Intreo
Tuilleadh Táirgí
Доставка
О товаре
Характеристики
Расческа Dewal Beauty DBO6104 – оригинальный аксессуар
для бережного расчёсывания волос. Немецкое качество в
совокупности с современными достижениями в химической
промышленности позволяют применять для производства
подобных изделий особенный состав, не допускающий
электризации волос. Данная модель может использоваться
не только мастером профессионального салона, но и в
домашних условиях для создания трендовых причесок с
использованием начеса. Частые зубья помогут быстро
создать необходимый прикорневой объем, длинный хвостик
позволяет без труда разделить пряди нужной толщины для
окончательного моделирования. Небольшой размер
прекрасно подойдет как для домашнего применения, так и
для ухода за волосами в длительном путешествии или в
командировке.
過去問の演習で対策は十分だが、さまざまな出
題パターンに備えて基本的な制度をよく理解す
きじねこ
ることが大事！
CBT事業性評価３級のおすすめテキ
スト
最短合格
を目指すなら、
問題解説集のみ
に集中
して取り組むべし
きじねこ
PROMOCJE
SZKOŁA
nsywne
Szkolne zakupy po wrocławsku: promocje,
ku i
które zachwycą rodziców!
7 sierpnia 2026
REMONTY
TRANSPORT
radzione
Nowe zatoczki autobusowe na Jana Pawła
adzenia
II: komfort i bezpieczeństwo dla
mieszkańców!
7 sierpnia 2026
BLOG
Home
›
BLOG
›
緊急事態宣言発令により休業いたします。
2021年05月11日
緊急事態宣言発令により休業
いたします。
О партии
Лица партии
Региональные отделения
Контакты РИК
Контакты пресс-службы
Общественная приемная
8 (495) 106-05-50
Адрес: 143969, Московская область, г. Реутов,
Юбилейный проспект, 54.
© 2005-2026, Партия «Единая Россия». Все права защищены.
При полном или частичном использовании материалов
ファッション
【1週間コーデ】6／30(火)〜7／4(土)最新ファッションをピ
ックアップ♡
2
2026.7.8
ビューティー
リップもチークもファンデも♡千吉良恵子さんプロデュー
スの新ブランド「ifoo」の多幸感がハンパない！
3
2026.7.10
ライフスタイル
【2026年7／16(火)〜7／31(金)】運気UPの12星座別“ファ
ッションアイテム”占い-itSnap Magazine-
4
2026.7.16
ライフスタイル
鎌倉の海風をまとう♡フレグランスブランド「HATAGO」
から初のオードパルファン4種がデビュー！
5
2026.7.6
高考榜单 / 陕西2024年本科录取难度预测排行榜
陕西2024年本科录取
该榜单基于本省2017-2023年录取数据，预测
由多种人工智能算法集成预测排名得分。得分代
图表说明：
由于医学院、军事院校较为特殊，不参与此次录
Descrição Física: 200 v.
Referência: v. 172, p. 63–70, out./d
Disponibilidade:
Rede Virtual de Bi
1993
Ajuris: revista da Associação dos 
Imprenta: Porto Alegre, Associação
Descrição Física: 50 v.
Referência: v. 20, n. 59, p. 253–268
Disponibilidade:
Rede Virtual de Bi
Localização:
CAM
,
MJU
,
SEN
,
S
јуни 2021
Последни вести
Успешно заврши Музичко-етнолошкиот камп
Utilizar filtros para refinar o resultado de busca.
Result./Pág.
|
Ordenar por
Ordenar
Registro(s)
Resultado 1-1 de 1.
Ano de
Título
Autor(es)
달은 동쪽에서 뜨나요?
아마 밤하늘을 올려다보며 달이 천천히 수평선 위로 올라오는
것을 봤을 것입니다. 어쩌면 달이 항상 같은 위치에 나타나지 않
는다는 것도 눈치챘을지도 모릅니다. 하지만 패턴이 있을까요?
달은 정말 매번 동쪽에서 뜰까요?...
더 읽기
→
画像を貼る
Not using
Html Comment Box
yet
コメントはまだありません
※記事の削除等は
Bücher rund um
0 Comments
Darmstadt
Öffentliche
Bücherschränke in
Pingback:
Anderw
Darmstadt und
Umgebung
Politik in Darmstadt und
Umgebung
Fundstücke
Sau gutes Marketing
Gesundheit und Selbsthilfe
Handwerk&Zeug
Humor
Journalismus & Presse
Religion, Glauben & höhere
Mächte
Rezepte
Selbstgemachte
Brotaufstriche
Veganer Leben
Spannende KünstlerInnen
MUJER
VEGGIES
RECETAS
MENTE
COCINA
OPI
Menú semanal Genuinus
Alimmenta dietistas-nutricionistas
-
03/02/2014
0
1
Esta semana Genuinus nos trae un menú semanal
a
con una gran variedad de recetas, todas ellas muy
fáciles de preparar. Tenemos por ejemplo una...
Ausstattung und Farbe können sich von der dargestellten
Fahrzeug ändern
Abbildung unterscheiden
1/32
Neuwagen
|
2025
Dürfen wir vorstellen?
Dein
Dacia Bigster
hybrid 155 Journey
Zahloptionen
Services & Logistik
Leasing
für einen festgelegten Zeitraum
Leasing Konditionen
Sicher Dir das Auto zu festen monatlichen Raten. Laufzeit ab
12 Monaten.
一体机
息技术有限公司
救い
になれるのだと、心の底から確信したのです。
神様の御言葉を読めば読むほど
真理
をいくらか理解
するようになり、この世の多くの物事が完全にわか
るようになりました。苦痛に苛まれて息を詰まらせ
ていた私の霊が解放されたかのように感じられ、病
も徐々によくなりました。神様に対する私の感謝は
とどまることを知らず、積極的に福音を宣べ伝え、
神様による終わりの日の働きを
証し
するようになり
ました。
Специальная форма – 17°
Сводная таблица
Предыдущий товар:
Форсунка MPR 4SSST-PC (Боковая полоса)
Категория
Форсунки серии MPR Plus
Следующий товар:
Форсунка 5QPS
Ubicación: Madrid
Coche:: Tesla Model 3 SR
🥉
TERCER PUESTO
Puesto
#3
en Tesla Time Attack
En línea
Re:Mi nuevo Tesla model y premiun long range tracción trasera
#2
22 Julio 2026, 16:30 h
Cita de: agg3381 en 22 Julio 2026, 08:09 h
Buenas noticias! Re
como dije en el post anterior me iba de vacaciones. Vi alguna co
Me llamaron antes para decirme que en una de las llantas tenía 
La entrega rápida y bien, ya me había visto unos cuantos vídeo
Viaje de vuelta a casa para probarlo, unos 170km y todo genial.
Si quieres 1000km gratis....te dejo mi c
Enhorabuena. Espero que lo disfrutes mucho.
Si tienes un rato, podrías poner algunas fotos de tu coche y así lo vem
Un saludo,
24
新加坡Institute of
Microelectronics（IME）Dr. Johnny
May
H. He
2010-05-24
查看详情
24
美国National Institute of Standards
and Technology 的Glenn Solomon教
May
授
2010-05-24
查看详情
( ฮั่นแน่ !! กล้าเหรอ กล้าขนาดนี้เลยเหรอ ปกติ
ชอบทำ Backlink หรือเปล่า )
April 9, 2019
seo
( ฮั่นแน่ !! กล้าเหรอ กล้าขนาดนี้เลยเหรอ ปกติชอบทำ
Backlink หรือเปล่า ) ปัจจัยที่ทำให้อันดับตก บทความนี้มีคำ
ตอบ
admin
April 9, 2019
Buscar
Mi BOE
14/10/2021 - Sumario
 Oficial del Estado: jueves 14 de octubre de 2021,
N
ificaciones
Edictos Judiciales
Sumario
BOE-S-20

## EXERCISE
The word "unos" may turn up on some lines of these records; say how many, with no other words.

## OUTPUT
2